> What is expected
In the article on the Michigan Sports Hall of Fame class, list every person that the two sentences beginning "DETROIT (AP)" and "Former Central Michigan" name as members of the class.

> Document segment

┄┄┄┄┄┄┄┄┄┄┄┄┄┄┄┄┄┄┄┄

Billups, Battier going into Michigan Sports Hall of Fame
2004 NBA Finals MVP Chauncey Billups and two-time NBA champion Shane Battier headline a nine-person class.
The Associated Press
Congratulations, Class of 2020! @calvinjohnsonjr @1MrBigShot @jordyn_wieber @ShaneBattier @CoachJonker
Pete Schmidt@FotoMaryDetroit @TomKowalski36
Ralph C. Wilson, Jr.#TheReveal @FOXSportsDet pic.twitter.com/maGRd6a9rv
— Michigan Sports HOF (@MSHOF) December 17, 2020
DETROIT (AP) — Calvin Johnson, Chauncey Billups, Shane Battier and Jordyn Wieber have been selected for the Michigan Sports Hall of Fame, officials said Wednesday.
Former Central Michigan softball coach Margo Jonker and photographer Mary Schroeder are also part of the class of standout amateurs, professionals, contributors and media members.

┄┄┄┄┄┄┄┄┄┄┄┄┄┄┄┄┄┄┄┄

> Extracted information

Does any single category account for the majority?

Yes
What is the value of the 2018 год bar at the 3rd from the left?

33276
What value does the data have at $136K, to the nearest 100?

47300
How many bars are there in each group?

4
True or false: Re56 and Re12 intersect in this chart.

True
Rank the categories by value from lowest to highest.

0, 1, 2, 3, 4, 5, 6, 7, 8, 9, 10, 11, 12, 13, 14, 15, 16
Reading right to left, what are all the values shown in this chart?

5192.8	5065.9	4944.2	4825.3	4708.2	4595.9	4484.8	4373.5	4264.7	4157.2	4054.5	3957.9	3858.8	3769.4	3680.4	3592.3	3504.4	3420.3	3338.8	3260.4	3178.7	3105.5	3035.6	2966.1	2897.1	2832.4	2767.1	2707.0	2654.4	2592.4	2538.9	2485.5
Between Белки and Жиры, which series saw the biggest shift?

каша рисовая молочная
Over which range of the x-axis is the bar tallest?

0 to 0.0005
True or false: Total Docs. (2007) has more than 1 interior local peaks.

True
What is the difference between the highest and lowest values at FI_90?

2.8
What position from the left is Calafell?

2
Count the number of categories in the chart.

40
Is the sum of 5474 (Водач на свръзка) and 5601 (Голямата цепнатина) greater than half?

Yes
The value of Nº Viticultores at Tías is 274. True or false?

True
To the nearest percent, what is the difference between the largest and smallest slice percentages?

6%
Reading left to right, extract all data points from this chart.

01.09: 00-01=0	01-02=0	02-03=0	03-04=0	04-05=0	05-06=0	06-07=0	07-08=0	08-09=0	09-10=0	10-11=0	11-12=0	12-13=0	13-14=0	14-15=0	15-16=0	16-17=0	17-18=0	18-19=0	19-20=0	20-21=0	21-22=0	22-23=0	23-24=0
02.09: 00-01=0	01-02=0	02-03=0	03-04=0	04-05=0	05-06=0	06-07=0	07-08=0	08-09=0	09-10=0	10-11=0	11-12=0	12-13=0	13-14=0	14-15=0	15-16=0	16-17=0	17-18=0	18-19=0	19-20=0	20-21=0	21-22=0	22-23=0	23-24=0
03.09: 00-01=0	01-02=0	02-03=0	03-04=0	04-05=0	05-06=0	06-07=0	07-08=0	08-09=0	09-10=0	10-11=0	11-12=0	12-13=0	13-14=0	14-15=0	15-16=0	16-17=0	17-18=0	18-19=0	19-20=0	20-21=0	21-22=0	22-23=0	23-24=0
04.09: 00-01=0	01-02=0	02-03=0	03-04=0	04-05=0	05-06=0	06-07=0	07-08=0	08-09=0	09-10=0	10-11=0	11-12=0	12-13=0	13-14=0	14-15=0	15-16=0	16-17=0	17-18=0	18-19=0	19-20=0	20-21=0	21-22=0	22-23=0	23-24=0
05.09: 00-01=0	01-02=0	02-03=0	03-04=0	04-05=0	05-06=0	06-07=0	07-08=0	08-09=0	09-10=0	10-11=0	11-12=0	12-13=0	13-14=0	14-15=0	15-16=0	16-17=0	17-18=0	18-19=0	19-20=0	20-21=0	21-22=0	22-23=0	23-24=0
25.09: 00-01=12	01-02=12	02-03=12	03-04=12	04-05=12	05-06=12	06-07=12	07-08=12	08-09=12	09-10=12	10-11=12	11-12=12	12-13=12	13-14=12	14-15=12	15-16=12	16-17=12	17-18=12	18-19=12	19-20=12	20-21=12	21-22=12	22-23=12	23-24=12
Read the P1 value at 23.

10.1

┄┄┄┄┄┄┄┄┄┄┄┄┄┄┄┄┄┄┄┄

> Response for this exercise
Calvin Johnson, Chauncey Billups, Shane Battier, Jordyn Wieber, Margo Jonker, Mary Schroeder